Family Law

How Should I Tell the Children About the Divorce?

By Kristina Otterstrom, Attorney
Discussing divorce with your kids.

Discussing Divorce Plans With Your Spouse

There’s probably not much you and your spouse can agree on if you’re getting a divorce, but it’s critical to your children’s well-being that you present a unified front. This doesn’t mean that you and your spouse won’t argue about things like custody and property division in court. But you can help your kids through the process by creating a game plan of how and when to discuss your divorce with your children.

For example, you and your spouse might decide to postpone divorce discussions until after the holidays. Or in other situations, the holidays might be the perfect time to talk about your impending split because the family will all be together. If you and your spouse can discuss your divorce plans rationally, you may be able to minimize some of the emotional impact on your children.

Discussing Divorce With Your Kids

Once you’ve decided to discuss your divorce plans with your kids, make sure you’ve picked a neutral time and place. It’s best to be honest with your kids without going into too many unnecessary details. You’ll probably need to assure your children that your love for them will never fade even if your love for your spouse has.

Your children may take the news hard or in stride. You know your kids best. But it’s important to remember that either response from your kids is normal. Divorce represents a major upheaval in their lives as well as yours. If your child’s sadness over the news persists for more than a few weeks, it may be time to seek the help of a licensed therapist. In many cases, it may be a good idea to reach out to a child therapist before you discuss the divorce with your children.

Helping Children Cope With the Permanence of Divorce

Many kids in split families have visions of the “Parent Trap” coming to pass in their own family.

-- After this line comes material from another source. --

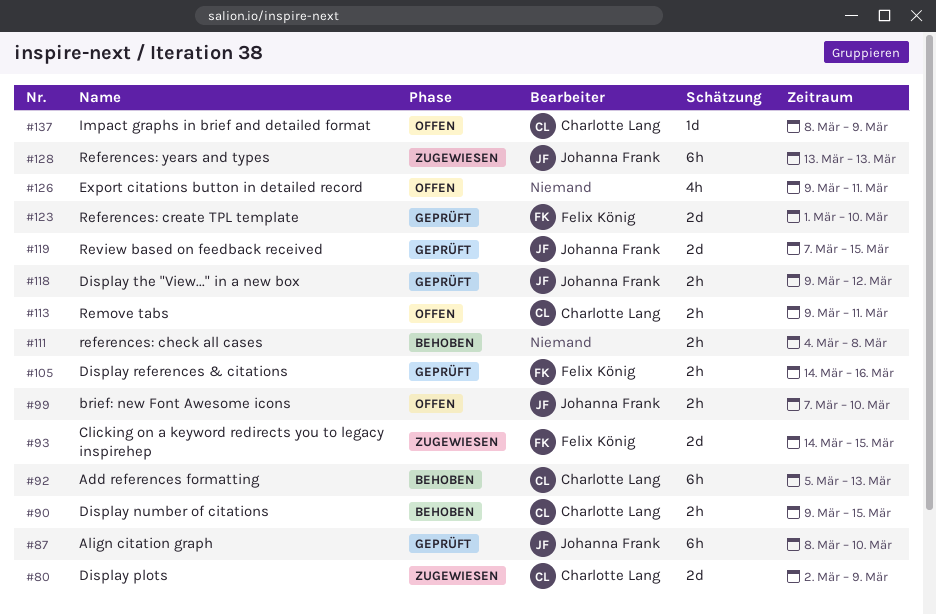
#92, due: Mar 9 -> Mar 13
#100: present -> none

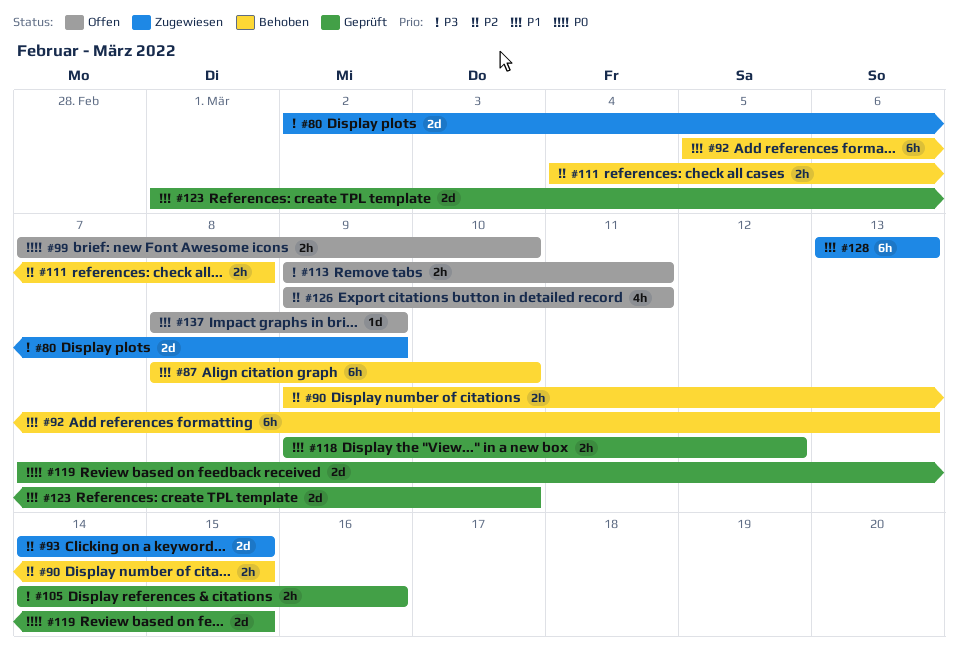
#87, status: Geprüft -> Behoben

Your kids may struggle with the fact their life will never be the same. You can help your children by fostering their relationship with their other parent. A parent’s biggest mistake in a divorce is putting the kids in the middle of their own emotional battle.

Keep the kids out of your arguments with your ex. No good can come of highlighting the bad qualities of your child’s other parent. One exception is if you suspect that your ex is physically or emotionally abusing your children. Any incidents of abuse should be reported to your attorney and law enforcement immediately.

Questions for Your Attorney

  • My spouse wants to tell our children about our divorce at Thanksgiving, but I don’t want to ruin the holiday. How should I handle this?
  • My kids have taken news of my divorce really badly. They are blaming me for the breakup. What should I do to help them understand?
  • I suspect my spouse abused my children. I’ve already filed for divorce but how do I approach the abuse allegations with my kids?